The NFL has many things going against it right now: CTE (concussions), politics and race, and worst of all, ‘many people just aren’t watching it at all’. The trend that I’m noticing, the NBA has taken its place as the number one sport.
Will Leitch, from New York Magazine:
Compounding the problem — and the frustrations of NFL owners — has been the ascendancy of the NBA. Whereas the NFL felt like the sport that best fit the cultural spirit of the past decades of American life, it’s the NBA that reflects the future.
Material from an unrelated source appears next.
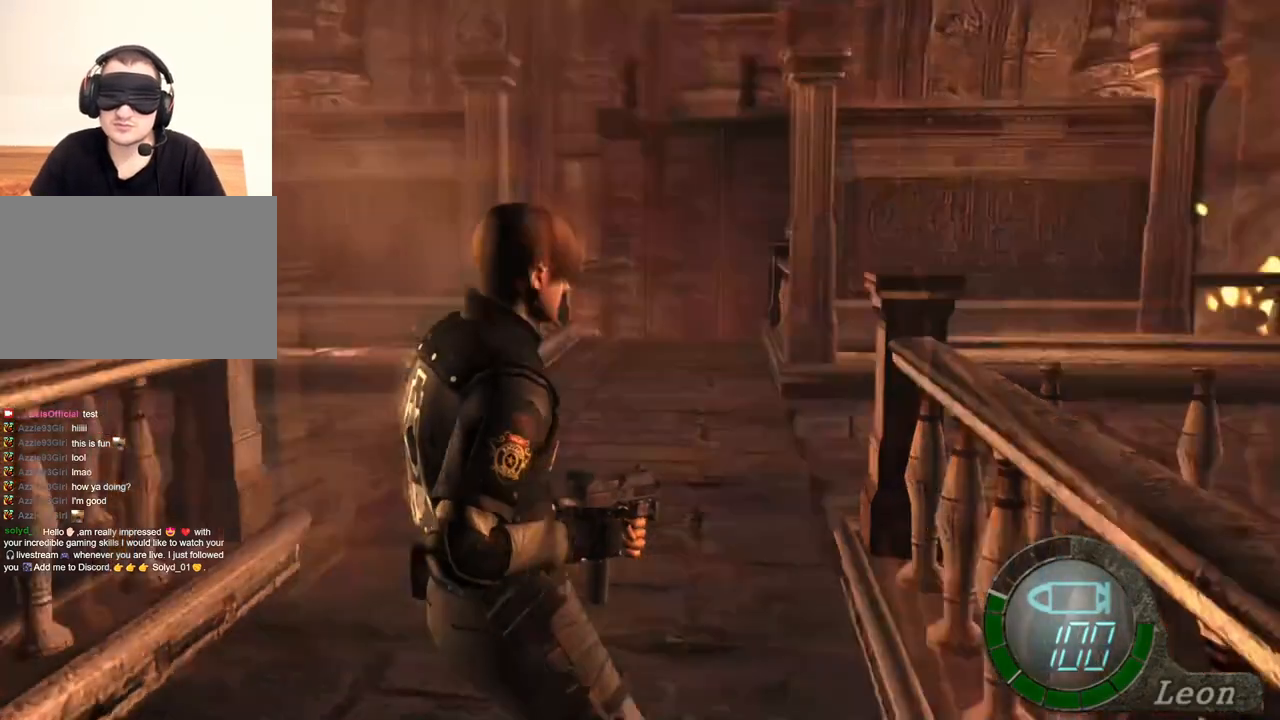
{"keys": ["shift", "w"], "mouse": [], "events": [[100, "s", "up"], [100, "shift", "up"], [300, "w", "down"], [367, "shift", "down"]]}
All at once, the NBA has one of its greatest-ever teams (the Golden State Warriors), led by an inner-sanctum future Hall of Famer (Kevin Durant) and the league’s most beloved player (Stephen Curry); it has perhaps the best player since Michael Jordan (LeBron James), who also happens to be one of the most vital, globalist brand-called-me icons of our time; and it has a freewheeling, deeply pleasant style of play that is both an evolution of decades of on-court style and irresistible to watch. Perhaps more important, it has actively embraced the personalities, and the power, of its players, from the goofy man-child Twitter giddiness of 76ers star Joel Embiid to the Euro-charm of the Knicks’ own Kristaps Porzingis to an unprecedented spate of political activism culminating in the still-surreal spectacle of LeBron calling President Trump “U bum” on Twitter (which actually shut Trump up; he hasn’t talked about the NBA since). The NBA is vibrant and organic and alive; the NFL feels both toxic and bathed in amber. The league won’t even let the players take their helmets off to celebrate; how much could we possibly be expected to care about these people?